◆ **THE TASK**: For every line in the material, output its text exactly and exclude any image it holds.

◆ **THE DATA**:
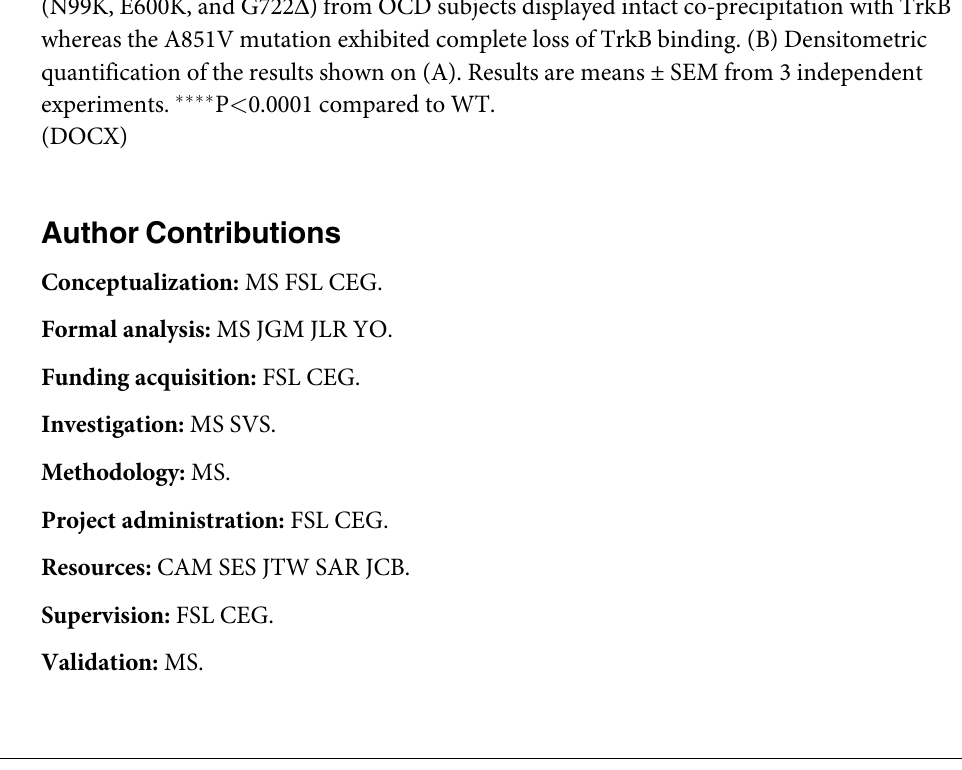
S1 Fig. TrkB binding is intact in most of OCD-associated SLITRK5 mutations. (A) Repre- sentative blots showing co-immunoprecipitation of TrkB to Slitrk5 alleles. Three mutations (N99K, E600K, and G722 Δ ) from OCD subjects displayed intact co-precipitation with TrkB whereas the A851V mutation exhibited complete loss of TrkB binding. (B) Densitometric quantification of the results shown on (A). Results are means ± SEM from 3 independent experiments. (cid:3)(cid:3)(cid:3)(cid:3) P < 0.0001 compared to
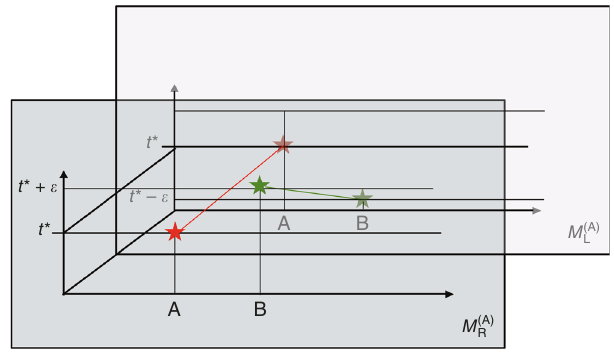
Fig. 6 The gravitational switch thought experiment as described in the time reference frame of A (local observer). The event in which A acts on S is depicted by a red star. This event is perfectly localised in time from A ’ s point of view. However, as in the previous case, in the spacetime M ð A Þ R ( M ð A Þ ), the mass M is on the right (left), implying that A acts before (after) Fig. 5 Space-time diagram for gravitational switch thought experiment as L B. The causal order is conserved, for each spacetime amplitude, after the described in the time reference frame of C. The event in which A (B) acts on S is depicted by a red (green) star. These events are delocalised in time change of perspective. In both M ð A Þ and M ð A Þ , A ’ s action happens at time R L t *, whereas B acts at t */ Δ R (B, A) ≈ t * + ϵ (resp. t */ Δ L (B, A) ≈ t * − ϵ ) in from C ’ s point of view. In the spacetime M ð C Þ ( M ð C Þ ), the mass M is on the R L right (left), implying that A acts before (after) B. (For clarity, the worldline M ð A Þ R ( M ð A Þ L ), for ϵ ¼ ð Φ L (cid:5) Φ L Þ = t (cid:4) . Note that the dashed red line joining B A of M is not shown.) In M ð C Þ A ’ s event in both spacetimes is now parallel to the dashed black line joining ( M ð C Þ ), A ’ s action happens at time t */ Δ R R L t * in both spacetimes. This means that we are in the time reference frame (A, C) ≈ t * − δ (resp. t */ Δ L (A, C) ≈ t * + δ ) and B ’ s action happens at t */ Δ R where the event happens at a precise, sharp time. In contrast, the dashed (B, C) ≈ t * + δ (resp. t */ Δ L (B, C) ≈ t * − δ ), for δ ¼ ð Φ L (cid:5) Φ L Þ = t (cid:4) . The C A green line joining B ’ s event in both spacetimes is not parallel to the black dashed red (green) line joining A ’ s (B ’ s) event in both spacetimes is drawn dashed one, showing that the time localisation of B ’ s event is not sharp in to emphasise that this is the same event, even though we have used two A ’ s time reference frame. red (green) stars, one per spacetime, to depict it. NATURE COMMUNICATIONS| (2020) 11:2672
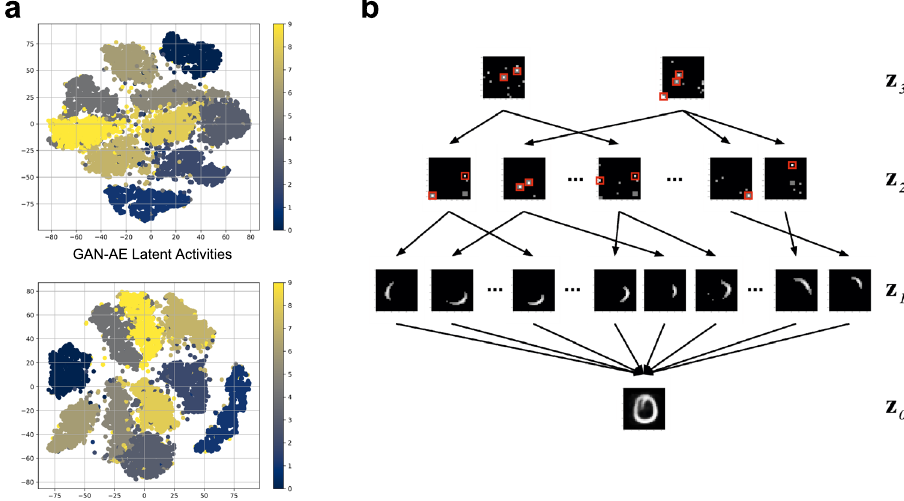
Fig. 6 Examination of model latent activities. a t-SNE plot of latent codes of the GAN-AE and GNCN-PDH on the MNIST database. b Illustration of an NGC network composing the digit zero that was randomly sampled from the MNIST database (all the feature maps shown in this image have been extracted from one of the GNCN-t2-L Σ models trained on MNIST). Note that layers 2 and 3 ( z 2 and z 3 ) control a hierarchical neuron selection pathway which leads to excitation (turning on) or suppression (turning off) of certain low-level neurons in layer 1 ( z 1 ) that contain visual features that are super- imposed to generate a fi nal output image. The image maps shown corresponding to z 2 and z 3 are visualized synaptic weight vectors that appear to serve as blueprints for choosing units (white indicates neurons to excite and black indicates neurons to suppress, after normalization was applied to the original maps and values lower than a threshold of 0.5 were set to black). Red squares have been added to indicate the neurons with some of the highest activity values that select the most important visual features that will be used to compose a fi nal output predicted image.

◆ **RESPONSE TO THIS EXERCISE**:
S1 Fig. TrkB binding is intact in most of OCD-associated SLITRK5 mutations. (A) Repre- sentative blots showing co-immunoprecipitation of TrkB to Slitrk5 alleles. Three mutations (N99K, E600K, and G722 Δ ) from OCD subjects displayed intact co-precipitation with TrkB whereas the A851V mutation exhibited complete loss of TrkB binding. (B) Densitometric quantification of the results shown on (A). Results are means ± SEM from 3 independent experiments. (cid:3)(cid:3)(cid:3)(cid:3) P < 0.0001 compared to
Fig. 6 The gravitational switch thought experiment as described in the time reference frame of A (local observer). The event in which A acts on S is depicted by a red star. This event is perfectly localised in time from A ’ s point of view. However, as in the previous case, in the spacetime M ð A Þ R ( M ð A Þ ), the mass M is on the right (left), implying that A acts before (after) Fig. 5 Space-time diagram for gravitational switch thought experiment as L B. The causal order is conserved, for each spacetime amplitude, after the described in the time reference frame of C. The event in which A (B) acts on S is depicted by a red (green) star. These events are delocalised in time change of perspective. In both M ð A Þ and M ð A Þ , A ’ s action happens at time R L t *, whereas B acts at t */ Δ R (B, A) ≈ t * + ϵ (resp. t */ Δ L (B, A) ≈ t * − ϵ ) in from C ’ s point of view. In the spacetime M ð C Þ ( M ð C Þ ), the mass M is on the R L right (left), implying that A acts before (after) B. (For clarity, the worldline M ð A Þ R ( M ð A Þ L ), for ϵ ¼ ð Φ L (cid:5) Φ L Þ = t (cid:4) . Note that the dashed red line joining B A of M is not shown.) In M ð C Þ A ’ s event in both spacetimes is now parallel to the dashed black line joining ( M ð C Þ ), A ’ s action happens at time t */ Δ R R L t * in both spacetimes. This means that we are in the time reference frame (A, C) ≈ t * − δ (resp. t */ Δ L (A, C) ≈ t * + δ ) and B ’ s action happens at t */ Δ R where the event happens at a precise, sharp time. In contrast, the dashed (B, C) ≈ t * + δ (resp. t */ Δ L (B, C) ≈ t * − δ ), for δ ¼ ð Φ L (cid:5) Φ L Þ = t (cid:4) . The C A green line joining B ’ s event in both spacetimes is not parallel to the black dashed red (green) line joining A ’ s (B ’ s) event in both spacetimes is drawn dashed one, showing that the time localisation of B ’ s event is not sharp in to emphasise that this is the same event, even though we have used two A ’ s time reference frame. red (green) stars, one per spacetime, to depict it. NATURE COMMUNICATIONS| (2020) 11:2672
Fig. 6 Examination of model latent activities. a t-SNE plot of latent codes of the GAN-AE and GNCN-PDH on the MNIST database. b Illustration of an NGC network composing the digit zero that was randomly sampled from the MNIST database (all the feature maps shown in this image have been extracted from one of the GNCN-t2-L Σ models trained on MNIST). Note that layers 2 and 3 ( z 2 and z 3 ) control a hierarchical neuron selection pathway which leads to excitation (turning on) or suppression (turning off) of certain low-level neurons in layer 1 ( z 1 ) that contain visual features that are super- imposed to generate a fi nal output image. The image maps shown corresponding to z 2 and z 3 are visualized synaptic weight vectors that appear to serve as blueprints for choosing units (white indicates neurons to excite and black indicates neurons to suppress, after normalization was applied to the original maps and values lower than a threshold of 0.5 were set to black). Red squares have been added to indicate the neurons with some of the highest activity values that select the most important visual features that will be used to compose a fi nal output predicted image.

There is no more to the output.